Complete step-by-step answer:
In this question, we are given that A, B, C are angles of a triangle. We know that the sum of three angles of a triangle is \[\pi \].
This implies that,
\[A + B + C = \pi \]
Multiplying both sides by 2, we get,
\[2A + 2B + 2C = 2\pi \]
\[2C = 2\pi - \left( {2A + 2B} \right)\]_ _ _ _ _ _ _ _ _ _ _(i)
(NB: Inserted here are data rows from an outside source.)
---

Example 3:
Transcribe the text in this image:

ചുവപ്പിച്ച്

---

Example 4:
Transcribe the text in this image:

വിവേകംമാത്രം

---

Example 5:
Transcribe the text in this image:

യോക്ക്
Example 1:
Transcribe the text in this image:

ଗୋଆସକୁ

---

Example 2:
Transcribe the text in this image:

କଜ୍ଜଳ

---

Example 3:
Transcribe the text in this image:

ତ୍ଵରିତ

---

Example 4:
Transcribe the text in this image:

We have to find the value of \[\sin \left( {2A} \right) + \sin \left( {2B} \right) - \sin \left( {2C} \right)\]. We solve this equation by first applying \[\sin (X) + \sin \left( Y \right)\] formula, that is, \[\sin \left( X \right) + \sin \left( Y \right) = 2\sin \left( {\dfrac{{X + Y}}{2}} \right)\cos \left( {\dfrac{{X - Y}}{2}} \right)\] in \[\sin \left( {2A} \right) + \sin \left( {2B} \right)\], so we get,
\[\sin \left( {2A} \right) + \sin \left( {2B} \right) - \sin \left( {2C} \right) = 2\sin \left( {\dfrac{{2A + 2B}}{2}} \right)\cos \left( {\dfrac{{2A - 2B}}{2}} \right) - \sin \left( {2C} \right)\]
Substituting value of 2C from equation (i)
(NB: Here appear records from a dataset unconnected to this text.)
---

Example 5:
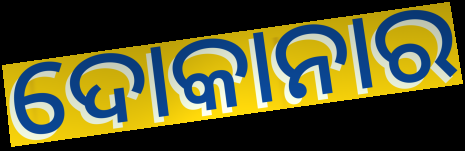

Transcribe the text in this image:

ଦୋକାନାର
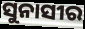
ସୁନାସୀର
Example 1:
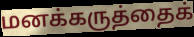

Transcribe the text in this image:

மனக்கருத்தைக்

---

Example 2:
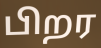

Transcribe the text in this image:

பிறர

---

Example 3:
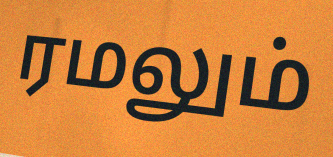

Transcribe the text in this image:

ரமலும்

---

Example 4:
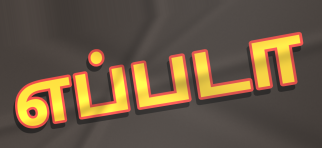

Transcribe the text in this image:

எப்படா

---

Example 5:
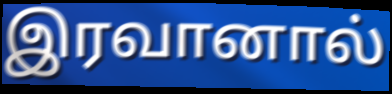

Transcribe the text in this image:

இரவானால்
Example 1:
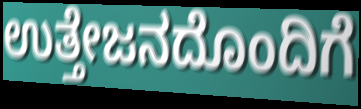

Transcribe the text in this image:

ಉತ್ತೇಜನದೊಂದಿಗೆ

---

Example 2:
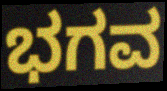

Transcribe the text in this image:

ಭಗವ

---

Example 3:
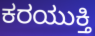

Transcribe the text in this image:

ಕರಯುಕ್ತಿ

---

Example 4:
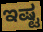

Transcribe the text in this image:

ಇಷ್ಟ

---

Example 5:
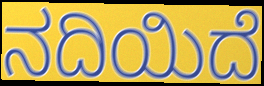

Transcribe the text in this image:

ನದಿಯಿದೆ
\[\sin \left( {2A} \right) + \sin \left( {2B} \right) - \sin \left( {2C} \right) = 2\sin \left( {\dfrac{{2A + 2B}}{2}} \right)\cos \left( {\dfrac{{2A - 2B}}{2}} \right) - \sin \left( {2\pi - \left( {2A + 2B} \right)} \right)\]
We know that, \[\sin \left( {2\pi - \theta } \right) = - \sin \left( \theta \right)\], so in the equation we will change \[\sin \left( {2\pi - \left( {2A + 2B} \right)} \right) = - \sin \left( {2A + 2B} \right)\]
\[\sin \left( {2A} \right) + \sin \left( {2B} \right) - \sin \left( {2C} \right) = 2\sin \left( {\dfrac{{2A + 2B}}{2}} \right)\cos \left( {\dfrac{{2A - 2B}}{2}} \right) - \left( { - \sin \left( {2A + 2B} \right)} \right)\]
\[\sin \left( {2A} \right) + \sin \left( {2B} \right) - \sin \left( {2C} \right) = 2\sin \left( {\dfrac{{2A + 2B}}{2}} \right)\cos \left( {\dfrac{{2A - 2B}}{2}} \right) + \;\sin \left( {2A + 2B} \right)\]
\[\sin \left( {2A} \right) + \sin \left( {2B} \right) - \sin \left( {2C} \right) = 2\sin \left( {A + B} \right)\cos \left( {A - B} \right) + \;\sin \left( {2\left( {A + B} \right)} \right)\]
We know that, \[\sin \left( {2X} \right) = 2\sin \left( X \right)\cos \left( X \right)\]
On applying this formula, we get,
\[\sin \left( {2A} \right) + \sin \left( {2B} \right) - \sin \left( {2C} \right) = 2\sin \left( {A + B} \right)\cos \left( {A - B} \right) + \;2\sin \left( {A + B} \right)\cos \left( {A + B} \right)\]
Taking \[2\sin (A + B)\] as common,
\[\sin \left( {2A} \right) + \sin \left( {2B} \right) - \sin \left( {2C} \right) = 2\sin \left( {A + B} \right)\left[ {\cos \left( {A - B} \right) + \;\cos \left( {A + B} \right)} \right]\]
Now, on directly using the following result, we get,
\[\cos \left( {X - Y} \right) + \cos \left( {X + Y} \right) = 2\cos \left( X \right)\cos \left( Y \right)\]
\[\sin \left( {2A} \right) + \sin \left( {2B} \right) - \sin \left( {2C} \right) = 2\sin \left( {A + B} \right)\left[ {2\cos \left( A \right)\;\cos \left( B \right)} \right]\]_ _ _ _ _ _ _ _ _ _ _ _(ii)
Know, we know that, sum of three angles of a triangle is 180 degrees, that is,
\[A + B + C = \pi \]
This implies that,
\[A + B = \pi - C\]
Substituting value of (A+B) in equation (ii), we get,
\[\sin \left( {2A} \right) + \sin \left( {2B} \right) - \sin \left( {2C} \right) = 4\sin \left( {\pi - C} \right)\cos \left( A \right)\cos \left( B \right)\]
We also know that, \[\sin \left( {\pi - \theta } \right) = \sin \left( \theta \right)\], so we get,
\[\sin \left( {2A} \right) + \sin \left( {2B} \right) - \sin \left( {2C} \right) = 4\sin \left( C \right)\cos \left( A \right)\cos \left( B \right)\]
That can also be written as,
\[\sin \left( {2A} \right) + \sin \left( {2B} \right) - \sin \left( {2C} \right) = 4\cos \left( A \right)\cos \left( B \right)\sin \left( C \right)\]
So, the correct answer is “Option D”.

Note: The main thing to keep in mind while doing the questions is that you would have to remember trigonometric formulas by heart. You can directly use some of the results of the identities. You should be careful while checking the sign of trigonometric functions, like sine and cosecant functions are positive in 1st and 2nd quadrants, tangent and cotangent functions are positive in 1st and 3rd quadrants, while cosine and secant functions are positive in 1st and 4th quadrants. Take care while doing the calculations.